Leon Draisaitl faced a mini scrum of reporters at the University of Toronto’s Varsity Arena, following his workout at BioSteel Camp, and looked like a young man ready to build on his first 50-goal, 100-point campaign in the NHL. Physically, he seemed fresh. The expression on his face, however, belonged to someone who just lost 6-1 on a cold February evening with his team sitting in the basement of the NHL standings. The body language was in mid-season form.
It wasn’t Draisaitl’s fault. The questions were tough, such as those asking him to speculate on the state of Connor McDavid’s knee – or the smattering of queries regarding the news Draisaitl’s Edmonton Oilers teammate, Jesse Puljujarvi, had signed in Finland with Karpat of the Liiga. There was no comfortable way to tackle a teammate’s decision to walk out and wait for a trade.
“He’s a young guy that obviously doesn’t feel like he wants to play for us anymore, but I’ll leave it at that,” Draisaitl said. “…You want guys to pan out, and you want guys to help on your team, but it seems like he doesn’t want to be on our team as of right now.”
The opportunity was there to defend Puljujarvi, to wish him well, to express positivity, but Draisaitl didn’t take it. We can’t read between the lines too much, but Draisaitl’s answer did give the impression Puljujarvi had alienated himself from his teammates.

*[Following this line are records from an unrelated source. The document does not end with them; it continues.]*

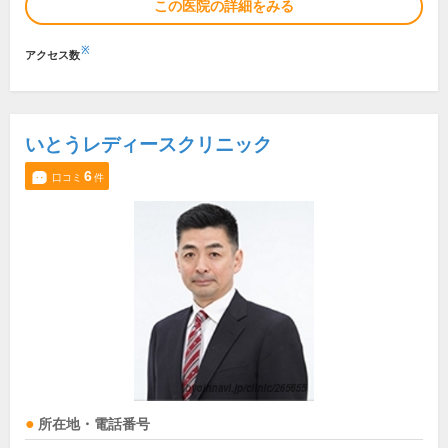
この医院の詳細をみる
※
アクセス数
いとうレディースクリニック
6
口コミ
件
所在地・電話番号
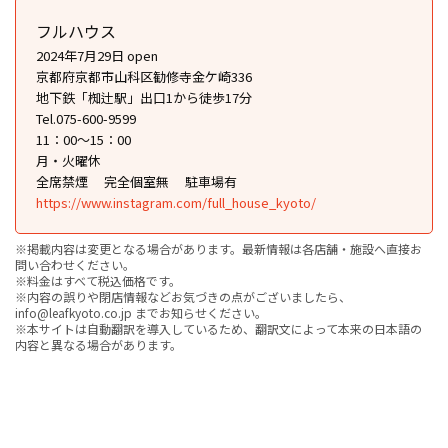
フルハウス
2024年7月29日 open
京都府京都市山科区勧修寺金ケ崎336
地下鉄「椥辻駅」出口1から徒歩17分
Tel.075-600-9599
11：00〜15：00
月・火曜休
全席禁煙
完全個室無
駐車場有
https://www.instagram.com/full_house_kyoto/
※掲載内容は変更となる場合があります。最新情報は各店舗・施設へ直接お
問い合わせください。
※料金はすべて税込価格です。
※内容の誤りや閉店情報などお気づきの点がございましたら、
info@leafkyoto.co.jp までお知らせください。
※本サイトは自動翻訳を導入しているため、翻訳文によって本来の日本語の
内容と異なる場合があります。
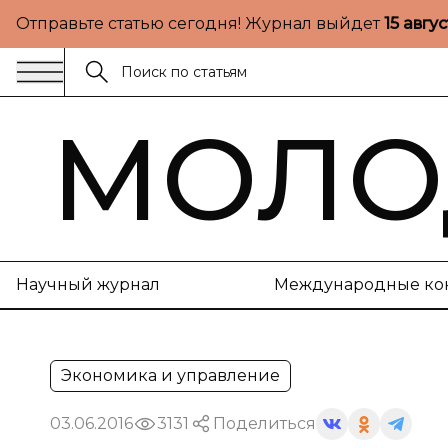
Отправьте статью сегодня! Журнал выйдет
15 авгу
МОЛО
Научный журнал
Международные ко
Экономика и управление
03.06.2016
3131
Поделиться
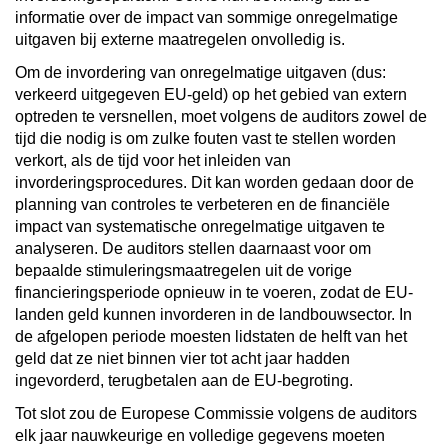
informatie over de impact van sommige onregelmatige
uitgaven bij externe maatregelen onvolledig is.
Om de invordering van onregelmatige uitgaven (dus:
verkeerd uitgegeven EU-geld) op het gebied van extern
optreden te versnellen, moet volgens de auditors zowel de
tijd die nodig is om zulke fouten vast te stellen worden
verkort, als de tijd voor het inleiden van
invorderingsprocedures. Dit kan worden gedaan door de
planning van controles te verbeteren en de financiële
impact van systematische onregelmatige uitgaven te
analyseren. De auditors stellen daarnaast voor om
bepaalde stimuleringsmaatregelen uit de vorige
financieringsperiode opnieuw in te voeren, zodat de EU-
landen geld kunnen invorderen in de landbouwsector. In
de afgelopen periode moesten lidstaten de helft van het
geld dat ze niet binnen vier tot acht jaar hadden
ingevorderd, terugbetalen aan de EU-begroting.
Tot slot zou de Europese Commissie volgens de auditors
elk jaar nauwkeurige en volledige gegevens moeten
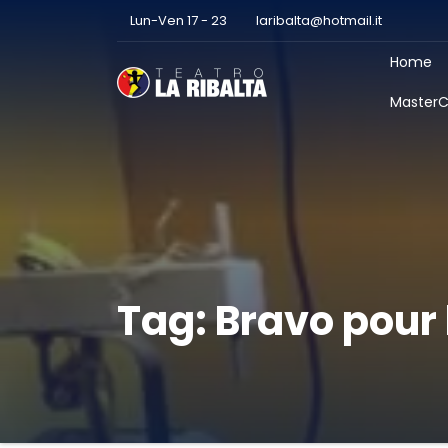
Lun-Ven 17 - 23
laribalta@hotmail.it
Home
MasterC
Tag:
Bravo pour 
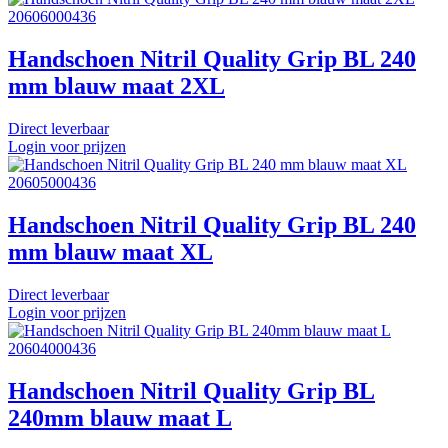
20606000436
Handschoen Nitril Quality Grip BL 240
mm blauw maat 2XL
Direct leverbaar
Login voor prijzen
20605000436
Handschoen Nitril Quality Grip BL 240
mm blauw maat XL
Direct leverbaar
Login voor prijzen
20604000436
Handschoen Nitril Quality Grip BL
240mm blauw maat L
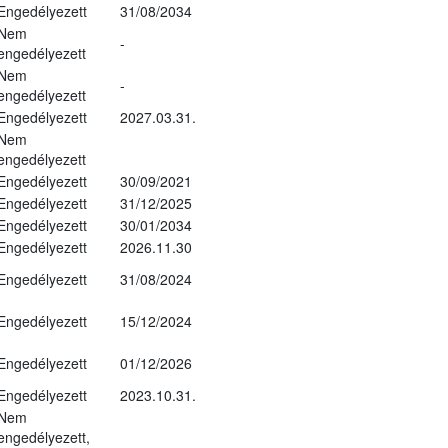
Engedélyezett
31/08/2034
Nem
-
engedélyezett
Nem
-
engedélyezett
Engedélyezett
2027.03.31.
Nem
engedélyezett
Engedélyezett
30/09/2021
Engedélyezett
31/12/2025
Engedélyezett
30/01/2034
Engedélyezett
2026.11.30
Engedélyezett
31/08/2024
Engedélyezett
15/12/2024
Engedélyezett
01/12/2026
Engedélyezett
2023.10.31.
Nem
engedélyezett,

Asked about GM Ken Holland’s first off-season, Draisaitl commended the “good depth players” joining the team. That includes the additions of forwards Markus Granlund and James Neal, the latter of whom joins the Oilers as a reclamation project after a disastrous season with the Calgary Flames.

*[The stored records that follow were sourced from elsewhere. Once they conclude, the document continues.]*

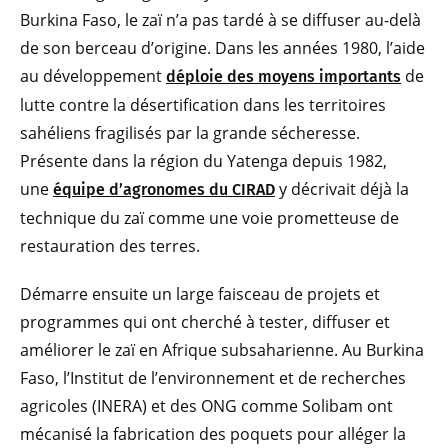
Burkina Faso, le zaï n’a pas tardé à se diffuser au-delà
de son berceau d’origine. Dans les années 1980, l’aide
au développement
de
déploie des moyens importants
lutte contre la désertification dans les territoires
sahéliens fragilisés par la grande sécheresse.
Présente dans la région du Yatenga depuis 1982,
une
y décrivait déjà la
équipe d’agronomes du CIRAD
technique du zaï comme une voie prometteuse de
restauration des terres.
Démarre ensuite un large faisceau de projets et
programmes qui ont cherché à tester, diffuser et
améliorer le zaï en Afrique subsaharienne. Au Burkina
Faso, l’Institut de l’environnement et de recherches
agricoles (INERA) et des ONG comme Solibam ont
mécanisé la fabrication des poquets pour alléger la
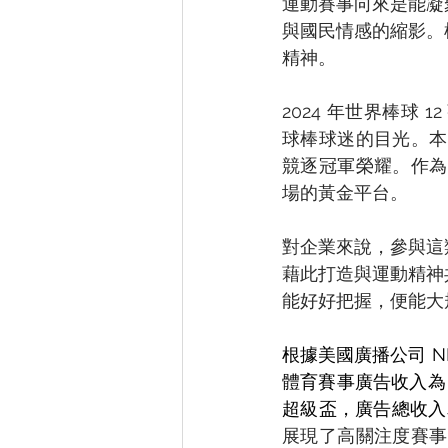
運動賽事向來是能凝
與國民情感的縮影。
精神。 
2024 年世界棒球 12 
球棒球迷的目光。本屆
競逐冠軍榮耀。作為
場的黃金平台。 
對企業來說，參與這
藉此打造與運動精神
能好好把握，便能大
根據美國廣播公司 N
體育賽事廣告收入為 202
超級盃，廣告總收入為 
展現了高關注度賽事對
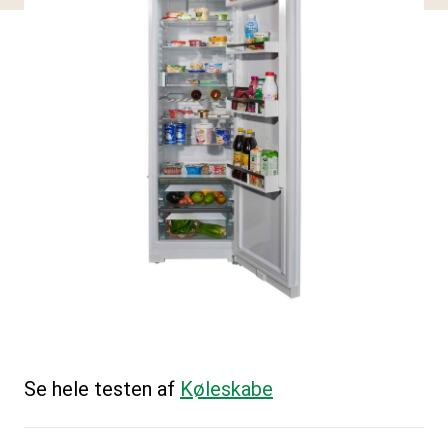
Se hele testen af
Køleskabe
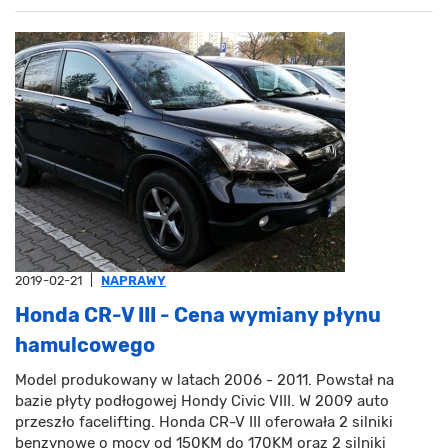
2019-02-21
|
NAPRAWY
Honda CR-V III - Cena wymiany płynu
hamulcowego
Model produkowany w latach 2006 - 2011. Powstał na
bazie płyty podłogowej Hondy Civic VIII. W 2009 auto
przeszło facelifting. Honda CR-V III oferowała 2 silniki
benzynowe o mocy od 150KM do 170KM oraz 2 silniki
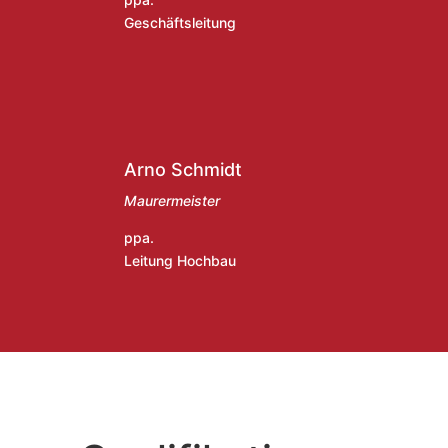
Geschäftsleitung
Arno Schmidt
Maurermeister
ppa.
Leitung Hochbau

“Hopefully he can get back to producing the way that he has been,” Draisaitl said. “He had a little bit of a down year last year, but guys always bounce back, and we hope he can do the same for us.”
When Draisaitl’s outstanding individual numbers came up in conversation, he repeated his refrain from last season about the stats not being a priority.
“It’s really frustrating – It’s a team sport, and we all play the game to make the playoffs and win the Stanley Cup,” he said. “We don’t play games to break records or something. That comes along with it, but you play the game to be successful as a team, and we haven’t been doing that, and hopefully we can turn things around.”
There was little of the upbeat tone so commonly found in off-season interviews, when every player seems to think his team is about to contend for a Stanley Cup. And Draisaitl deserves credit for not trying too hard to sugarcoat what could be another trying season in Edmonton.
Think about it. In the best-case scenario. McDavid’s knee rehabilitation finishes on time for him to start the season, he continues to produce at a generational-talent level, while Draisaitl, whether on McDavid’s wing or at center, is a 50-goal juggernaut again. Yet all that happened last season and wasn’t enough to get Edmonton within even 10 points of a playoff spot. The Oilers iced the league’s 20th-ranked offense, with two players accounting for 39.7 percent of their goals. Hamstrung by fired GM Peter Chiarelli’s bad salary-cap decisions, Holland couldn’t add much this off-season, counting Neal, Granlund and 37-year-old goaltender Mike Smith as the top acquisitions.
New coach Dave Tippett should help the Oilers tighten up defensively, and maybe one of the kids, such as blueliner Evan Bouchard, cracks the roster and makes a meaningful impact. But it’s difficult to envision this team returning to the post-season. Maybe that’s why Draisaitl couldn’t deliver the typical happy off-season bluster Wednesday in Toronto. The Oilers and their fans have to be realistic. It might be another year of developing and learning a new coach’s system, with competing for the playoffs in 2020-21 a more attainable goal. It would hurt to waste another year of all-world McDavid and Draisaitl production but, hey, Mario Lemieux didn’t reach the playoffs at all until his fifth season in the NHL. At least McDavid and Draisaitl have been there once.